Building on their Thursday, January 30, 2020, their Medicaid Healthy Adult Opportunity waiver proposal, the Administration proposes cuts to Medicaid of $920 billion over the next ten years. The reductions are the result of various restrictions, new requirements (such as work), and various block grant options, as evidenced by January waiver notice to states.

Both that announcement and earlier efforts by CMS Administrator Seem Verma have encouraged states to use their waiver authority to allow a more limited Medicaid block grant. In the January announcement, it would be narrowed to adults who are not considered to be under mandatory coverage, meaning some children’s and disabled adult populations would not be included. States would choose between a fixed block grant total or “per capita cap” that would be a block grant based on individual calculations.
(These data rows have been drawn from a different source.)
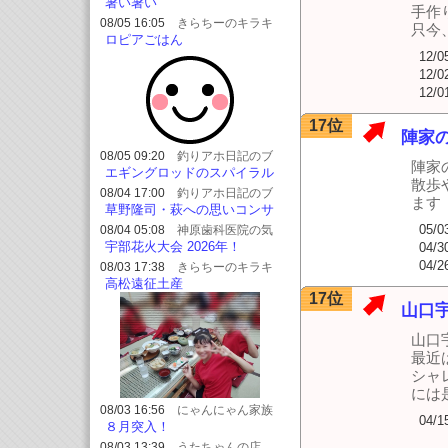
暑い暑い
手作
08/05 16:05
きらちーのキラキ
只今
ラブログ
ロピアごはん
12/0
12/0
12/0
17位
陣家
08/05 09:20
釣りアホ日記のブ
陣家
ログ
エギングロッドのスパイラル
散歩
仕様について
08/04 17:00
釣りアホ日記のブ
ます
ログ
草野隆司・萩への思いコンサ
ート開催
05/0
08/04 05:08
神原歯科医院の気
まぐれ日記！
宇部花火大会 2026年！
04/3
04/2
08/03 17:38
きらちーのキラキ
ラブログ
高松遠征土産
17位
山口
山口
最近
シャ
には
08/03 16:56
にゃんにゃん家族
04/1
８月突入！
08/03 13:39
うたちゃんの店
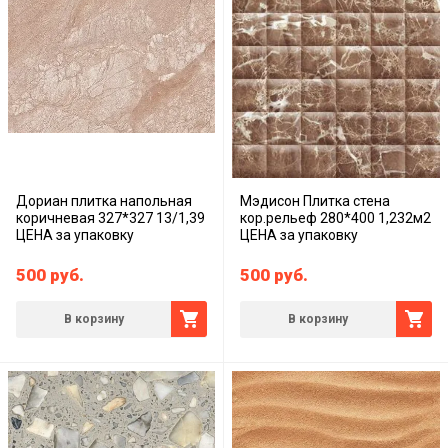
Дориан плитка напольная
Мэдисон Плитка стена
коричневая 327*327 13/1,39
кор.рельеф 280*400 1,232м2
ЦЕНА за упаковку
ЦЕНА за упаковку
500
руб.
500
руб.
В корзину
В корзину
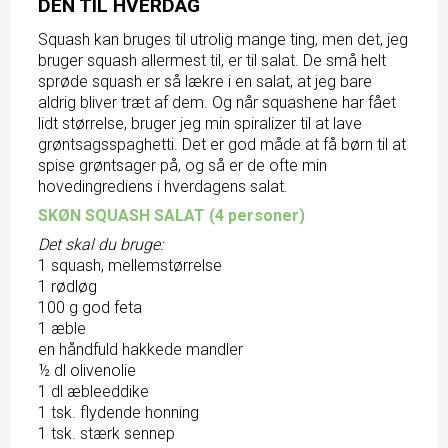
DEN TIL HVERDAG
Squash kan bruges til utrolig mange ting, men det, jeg
bruger squash allermest til, er til salat. De små helt
sprøde squash er så lækre i en salat, at jeg bare
aldrig bliver træt af dem. Og når squashene har fået
lidt størrelse, bruger jeg min spiralizer til at lave
grøntsagsspaghetti. Det er god måde at få børn til at
spise grøntsager på, og så er de ofte min
hovedingrediens i hverdagens salat.
SKØN SQUASH SALAT (4 personer)
Det skal du bruge:
1 squash, mellemstørrelse
1 rødløg
100 g god feta
1 æble
en håndfuld hakkede mandler
½ dl olivenolie
1 dl æbleeddike
1 tsk. flydende honning
1 tsk. stærk sennep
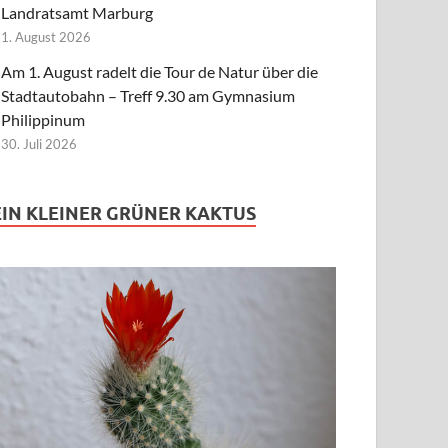
Landratsamt Marburg
1. August 2026
Am 1. August radelt die Tour de Natur über die
Stadtautobahn – Treff 9.30 am Gymnasium
Philippinum
30. Juli 2026
EIN KLEINER GRÜNER KAKTUS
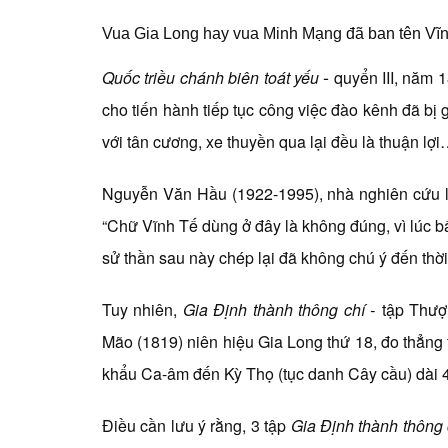
Vua Gia Long hay vua Minh Mạng đã ban tên Vĩ
-
Quốc triều chánh biên toát yếu
quyển III, năm 1
cho tiến hành tiếp tục công việc đào kênh đã bị
với tân cương, xe thuyền qua lại đều là thuận lợi
Nguyễn Văn Hầu (1922-1995), nhà nghiên cứu l
“Chữ Vĩnh Tế dùng ở đây là không đúng, vì lúc b
sử thần sau này chép lại đã không chú ý đến thời 
Tuy nhiên,
Gia Định thành thông chí -
tập Thượ
Mão (1819) niên hiệu Gia Long thứ 18, đo thẳng
khẩu Ca-âm đến Kỳ Thọ (tục danh Cây cầu) dài 44
Điều cần lưu ý rằng, 3 tập
Gia Định thành thông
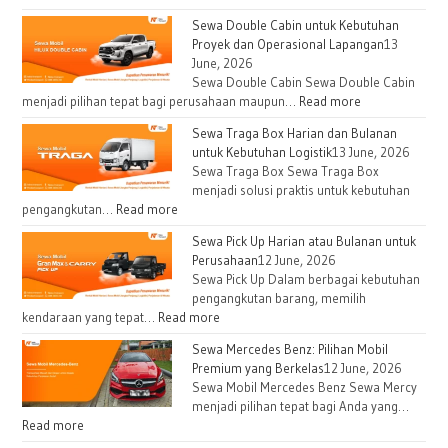
Sewa Double Cabin untuk Kebutuhan
Proyek dan Operasional Lapangan
13
June, 2026
Sewa Double Cabin Sewa Double Cabin
:
menjadi pilihan tepat bagi perusahaan maupun…
Read more
Sewa
Sewa Traga Box Harian dan Bulanan
Double
untuk Kebutuhan Logistik
13 June, 2026
Cabin
Sewa Traga Box Sewa Traga Box
untuk
menjadi solusi praktis untuk kebutuhan
Kebutuhan
:
pengangkutan…
Read more
Proyek
Sewa
Sewa Pick Up Harian atau Bulanan untuk
dan
Traga
Perusahaan
12 June, 2026
Operasional
Box
Sewa Pick Up Dalam berbagai kebutuhan
Lapangan
Harian
pengangkutan barang, memilih
dan
:
kendaraan yang tepat…
Read more
Bulanan
Sewa
Sewa Mercedes Benz: Pilihan Mobil
untuk
Pick
Premium yang Berkelas
12 June, 2026
Kebutuhan
Up
Sewa Mobil Mercedes Benz Sewa Mercy
Logistik
Harian
menjadi pilihan tepat bagi Anda yang…
atau
:
Read more
Bulanan
Sewa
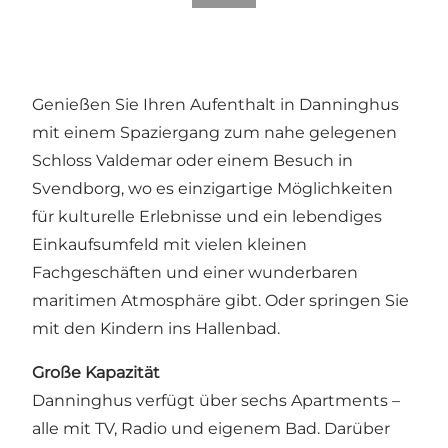
Genießen Sie Ihren Aufenthalt in Danninghus
mit einem Spaziergang zum nahe gelegenen
Schloss Valdemar oder einem Besuch in
Svendborg, wo es einzigartige Möglichkeiten
für kulturelle Erlebnisse und ein lebendiges
Einkaufsumfeld mit vielen kleinen
Fachgeschäften und einer wunderbaren
maritimen Atmosphäre gibt. Oder springen Sie
mit den Kindern ins Hallenbad.
Große Kapazität
Danninghus verfügt über sechs Apartments –
alle mit TV, Radio und eigenem Bad. Darüber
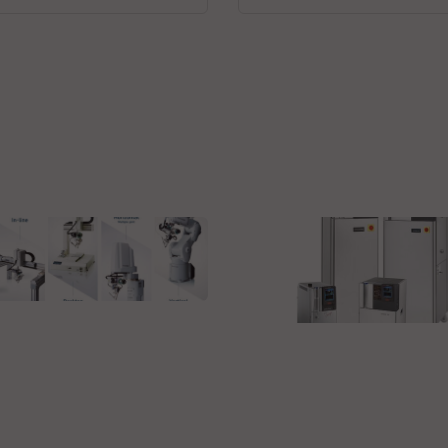
 Unix Co., Ltd.
otic Soldering and
Peter HUBER Kältemaschinen
SE
omation
Dynamische
Temperiersysteme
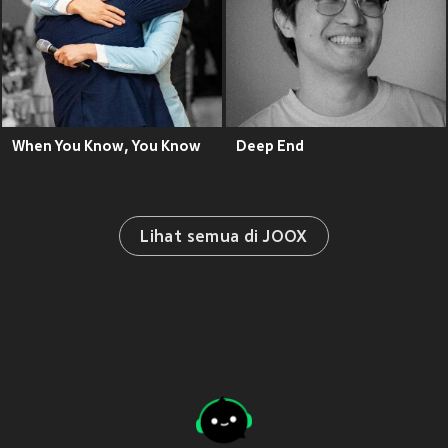
When You Know, You Know
Deep End
Lihat semua di JOOX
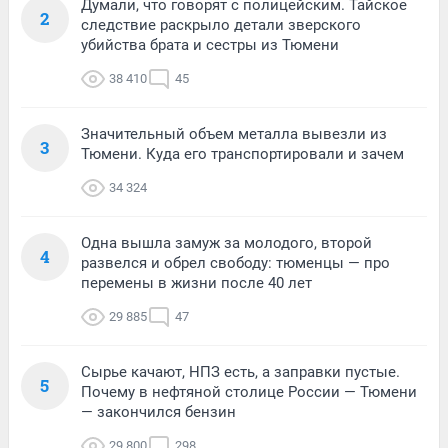
Думали, что говорят с полицейским. Тайское
2
следствие раскрыло детали зверского
убийства брата и сестры из Тюмени
38 410
45
Значительный объем металла вывезли из
3
Тюмени. Куда его транспортировали и зачем
34 324
Одна вышла замуж за молодого, второй
4
развелся и обрел свободу: тюменцы — про
перемены в жизни после 40 лет
29 885
47
Сырье качают, НПЗ есть, а заправки пустые.
5
Почему в нефтяной столице России — Тюмени
— закончился бензин
29 800
298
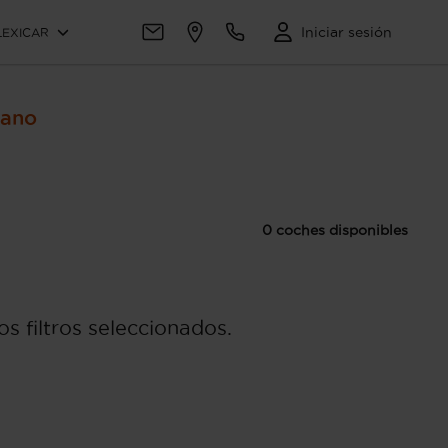
Iniciar sesión
LEXICAR
Mano
0 coches disponibles
s filtros seleccionados.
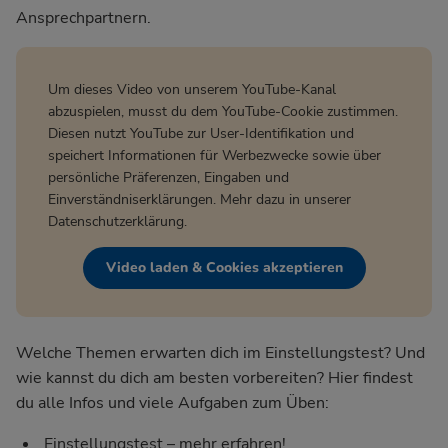
Ansprechpartnern.
Um dieses Video von unserem YouTube-Kanal
abzuspielen, musst du dem YouTube-Cookie zustimmen.
Diesen nutzt YouTube zur User-Identifikation und
speichert Informationen für Werbezwecke sowie über
persönliche Präferenzen, Eingaben und
Einverständniserklärungen. Mehr dazu in unserer
Datenschutzerklärung
.
Video laden & Cookies akzeptieren
Welche Themen erwarten dich im Einstellungstest? Und
wie kannst du dich am besten vorbereiten? Hier findest
du alle Infos und viele Aufgaben zum Üben:
Einstellungstest – mehr erfahren!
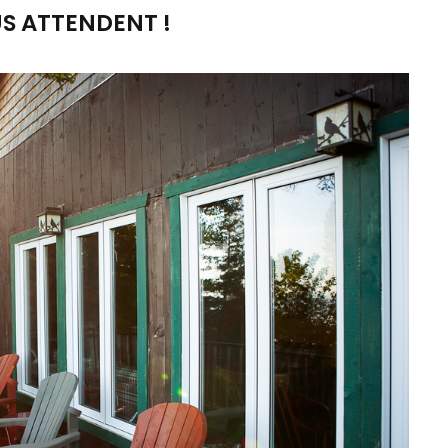
S ATTENDENT !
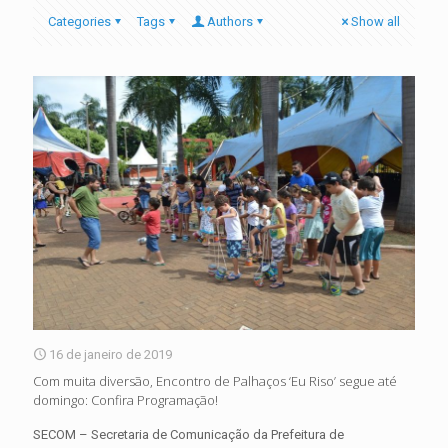
Categories
Tags
Authors
Show all
16 de janeiro de 2019
Com muita diversão, Encontro de Palhaços ‘Eu Riso’ segue até
domingo: Confira Programação!
SECOM – Secretaria de Comunicação da Prefeitura de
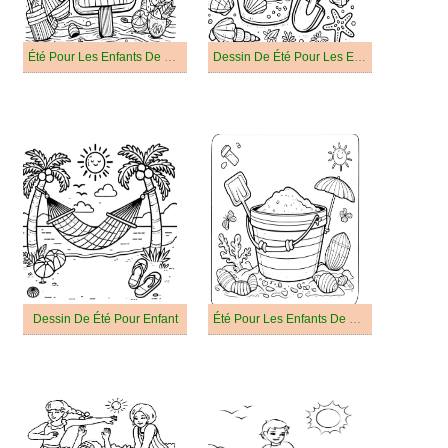
Été Pour Les Enfants De 2 An
Dessin De Été Pour Les Enfants
Dessin De Été Pour Enfant
Été Pour Les Enfants De 4 An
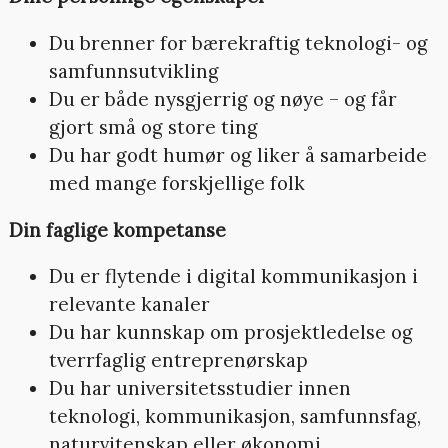
Du brenner for bærekraftig teknologi- og
samfunnsutvikling
Du er både nysgjerrig og nøye – og får
gjort små og store ting
Du har godt humør og liker å samarbeide
med mange forskjellige folk
Din faglige kompetanse
Du er flytende i digital kommunikasjon i
relevante kanaler
Du har kunnskap om prosjektledelse og
tverrfaglig entreprenørskap
Du har universitetsstudier innen
teknologi, kommunikasjon, samfunnsfag,
naturvitenskap eller økonomi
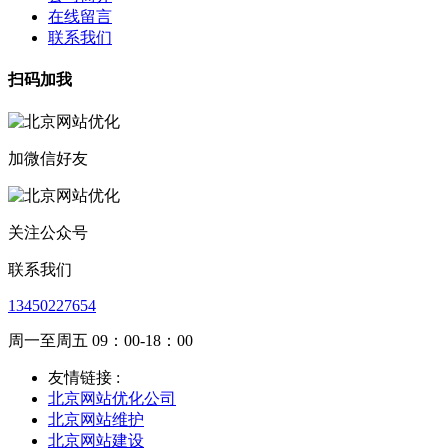
在线留言
联系我们
扫码加我
加微信好友
关注公众号
联系我们
13450227654
周一至周五 09：00-18：00
友情链接 :
北京网站优化公司
北京网站维护
北京网站建设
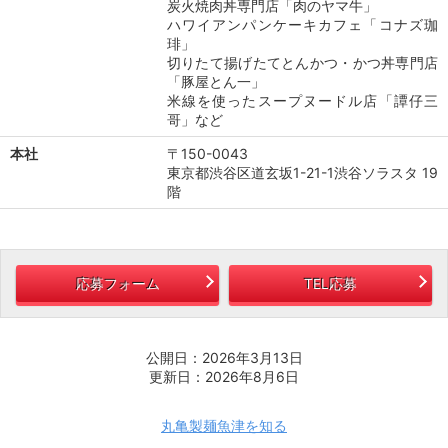
炭火焼肉丼専門店「肉のヤマ牛」
ハワイアンパンケーキカフェ「コナズ珈
琲」
切りたて揚げたてとんかつ・かつ丼専門店
「豚屋とん一」
米線を使ったスープヌードル店「譚仔三
哥」など
本社
〒150-0043
東京都渋谷区道玄坂1-21-1渋谷ソラスタ 19
階
応募フォーム
TEL応募
公開日：2026年3月13日
更新日：2026年8月6日
丸亀製麺魚津を知る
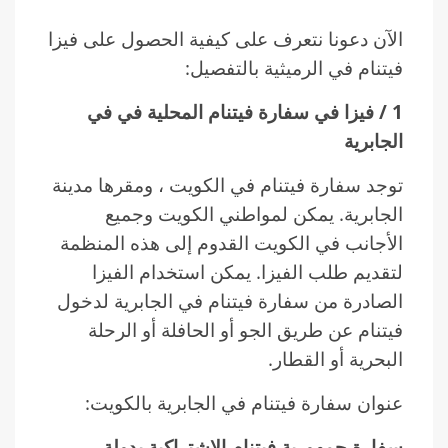
الآن دعونا نتعرف على كيفية الحصول على فيزا
فيتنام في الرميثية بالتفصيل:
1 / فيزا في سفارة فيتنام المحلية في في
الجابرية
توجد سفارة فيتنام في الكويت ، ومقرها مدينة
الجابرية. يمكن لمواطني الكويت وجميع
الأجانب في الكويت القدوم إلى هذه المنظمة
لتقديم طلب الفيزا. يمكن استخدام الفيزا
الصادرة من سفارة فيتنام في الجابرية لدخول
فيتنام عن طريق الجو أو الحافلة أو الرحلة
البحرية أو القطار.
عنوان سفارة فيتنام في الجابرية بالكويت:
سفارة جمهورية فيتنام الاشتراكية بدولة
The Administration and some Republican members of Congress have been pushing Medicaid block grants in some form over the past several years. In 2017 the House of Representatives passed the American Health Care Act (AHCA) that converted the Medicaid program into a “per capita cap” block grant. Under the per capita cap, health care costs would be calculated for each of five groups: children, the elderly, disabled, adults on Medicaid due to the ACA, and all other adults. The base grant (in that bill FY 2016) would be adjusted by an inflation factor each year times the number of people in each category. That formula would result in each state eligible for a maximum amount of federal Medicaid dollars. If any state exceeded that federal amount in a year, the state would have to pay for anything above that cap—a block grant. CWLA opposed that proposal.

When CMS announced their new proposal last month, Congressman Joseph Kennedy III (D-MA) and Congressman Jim Cooper (D-TN) released a congressional letter signed by 35 members denouncing the CMS effort and pointing out it exceeds the legislative waiver authority. Congressman Kennedy will be speaking at the CWLA National Conference on Thursday, March 26.